We'll need you all to bring the food like always. That's what makes this event the best. Plus this year we will be having various vendors on site from tuner parts and shops. 

Keep checking the site for more info as it comes in. It will be constantly updated and kept up to date until the day of the event.

If you have any question, post up or email me at [email protected]

Thanks. Also let me know if you repost this on any other forums. Thanks.


----------



## icice9 (Dec 18, 2003)

aww man.. this is the same date as the Z car west coast nationals in LA...


----------



## the1_theDAve (Jul 13, 2003)

Were about three weeks away and about 45 currently signed up. 
If you haven't registered yet, It would be great if you could so that those bring food and supplies will have enough. 
Register HERE 

If you have any caravan info please email me at [email protected]
I will be taking care of the Sacramento/ Stockton Caravan info.

Also I should be posting detailed driving directions up within a week. 

Lets make this Freakmont the best and biggest ever. 

See ya there.


----------



## the1_theDAve (Jul 13, 2003)

THIS SATURDAY!!!
Like a few days away.

We've passed the 70 mark.

April 28th -  "Freakmont VIII"

Directions Posted.. FINALLY... sorry. I'm a slacker. 

Also Sacramento Caravan info posted for those interesting in the area of cruising together.
Caravan Info
If you have other Caravan info PLEASE email info asap. 

Also there is a printable PDF flyer available for the people that would like to hand out flyers to those not online. 

*Karting Schedule:*
11AM til 1PM - Practice Sessions ( those participating in the 10 Laps for $10 deal)
1PM - Mandatory Competition Drivers Meeting 
1:30PM - 4PM - Nissan Karting Competition 

If you haven't registered yet please still do. Its helps those plan accordingly

See you all there.


----------



## the1_theDAve (Jul 13, 2003)

Thanks so much everyone.
What a day. 
I had fun. 
Only one word.. WOW. 

April 28th -  "Freakmont VIII" - pictures, enjoy.

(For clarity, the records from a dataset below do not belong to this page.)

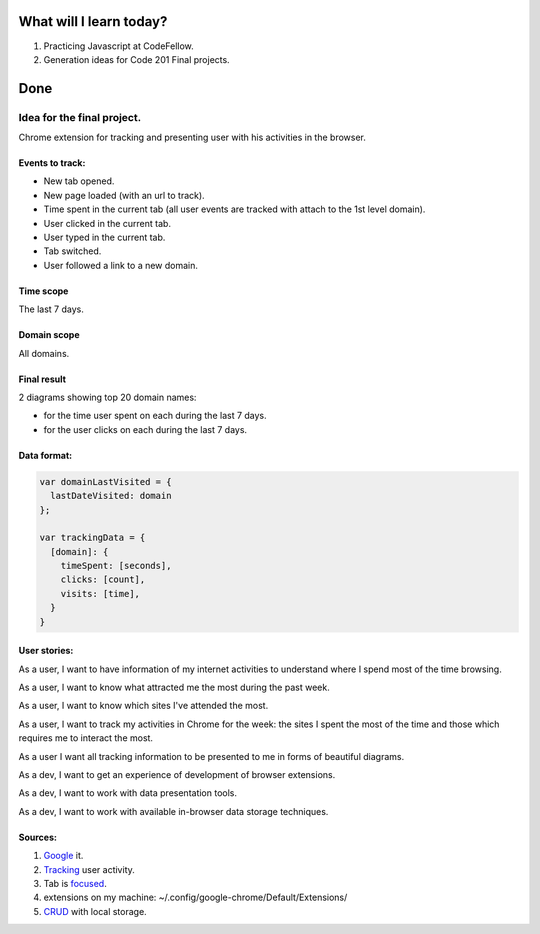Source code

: .. title: Plan and done for August-11-2018
.. slug: plan-and-done-for-august-11-2018
.. date: 2018-08-11 04:57:31 UTC-07:00
.. tags: web-dev, JS, Code Fellows, Code201
.. category:
.. link:
.. description:
.. type: text

==============================
  What will I learn today?
==============================

#. Practicing Javascript at CodeFellow.
#. Generation ideas for Code 201 Final projects.

==============================
  Done
==============================


Idea for the final project.
___________________________

Chrome extension for tracking and presenting user with his activities in the browser.

Events to track:
++++++++++++++++

* New tab opened.
* New page loaded (with an url to track). 
* Time spent in the current tab (all user events are tracked with attach to the 1st level domain).
* User clicked in the current tab.
* User typed in the current tab.
* Tab switched.
* User followed a link to a new domain.

Time scope 
++++++++++
The last 7 days.

Domain scope
++++++++++++
All domains.

Final result 
++++++++++++
2 diagrams showing top 20 domain names:

* for the time user spent on each during the last 7 days.
* for the user clicks on each during the last 7 days.

Data format:
++++++++++++

.. code-block:: javascript

  var domainLastVisited = {
    lastDateVisited: domain
  };

  var trackingData = {
    [domain]: {
      timeSpent: [seconds],
      clicks: [count],
      visits: [time],
    }
  }

User stories:
+++++++++++++

As a user, I want to have information of my internet activities to understand where I spend most of the time browsing.

As a user, I want to know what attracted me the most during the past week. 

As a user, I want to know which sites I've attended the most.

As a user, I want to track my activities in Chrome for the week: the sites I spent the most of the time and those which requires me to interact the most.

As a user I want all tracking information to be presented to me in forms of beautiful diagrams.

As a dev, I want to get an experience of development of browser extensions.

As a dev, I want to work with data presentation tools.

As a dev, I want to work with available in-browser data storage techniques.

Sources:
++++++++

#. `Google <https://www.google.com/search?q=track+user+actions+in+browser+tabs+by+extension+site:stackoverflow.com&safe=active&client=ms-android-google&prmd=nisv&sa=X&ved=2ahUKEwjM5IL77OTcAhUo4IMKHY5SAXwQrQIoAjACegQICRAG&biw=412&bih=604&dpr=2.63>`_ it.
#. `Tracking <https://stackoverflow.com/q/36243128>`_ user activity.
#. Tab is `focused <https://stackoverflow.com/a/6184276>`_.
#. extensions on my machine: ~/.config/google-chrome/Default/Extensions/
#. `CRUD <https://docs.telerik.com/kendo-ui/controls/data-management/grid/how-to/Editing/grid-localstorage-crud>`_ with local storage.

oh and the Moral of the story is... 


DON'T BE STUPID.


----------



## the1_theDAve (Jul 13, 2003)

Update regarding the incident:

First off Jason, the one that got hit, is doing better. He is out and posting online once again, however he last reported that he had 4 fractures in the head and was still under observation. Will update as he informs me. But things are looking good. He expressed that he doesn't blame anyone and hopes that everyone will learn from this.

Next is the driver, he is out pending a court date. Also, he expressed he was NOT trying to drift and had no intention of doing so. But rather he tried taking the corner in 2nd gear, along with his poor judgment he had a bad tire setup, luxury performance tires in the front(typical street tires) and racing performance tires(sticky tires), also he was late making his turn in which resulted in major understeering and eventually the accident.

Also I've updated this info on the site.


----------



## the1_theDAve (Jul 13, 2003)

I must clarify. 
As I've been getting negative and misunderstood feedback concerning my update in the previous post. 

I only posted that, Not to excuse his lack of judgment of showing off, but merely stating facts that his setup was defunct before it happen. He should of known this before doing something stupid.
I posted because I wanted to get the facts straight due to my assumption that he was drifting or trying to.
He said that he doesn't know how to drift and wasn't attempting to do so, he was doing something else just as dangerous and unsafe and taking street corner TOO FAST.

I am not in any way excusing what he did. It was uncalled for and will be punished. However the driver does realize this was stupid knows he's got some serious crap ahead for him. 

I do not stand for this type of behavior at my events. I try and make it known as much as possible.


----------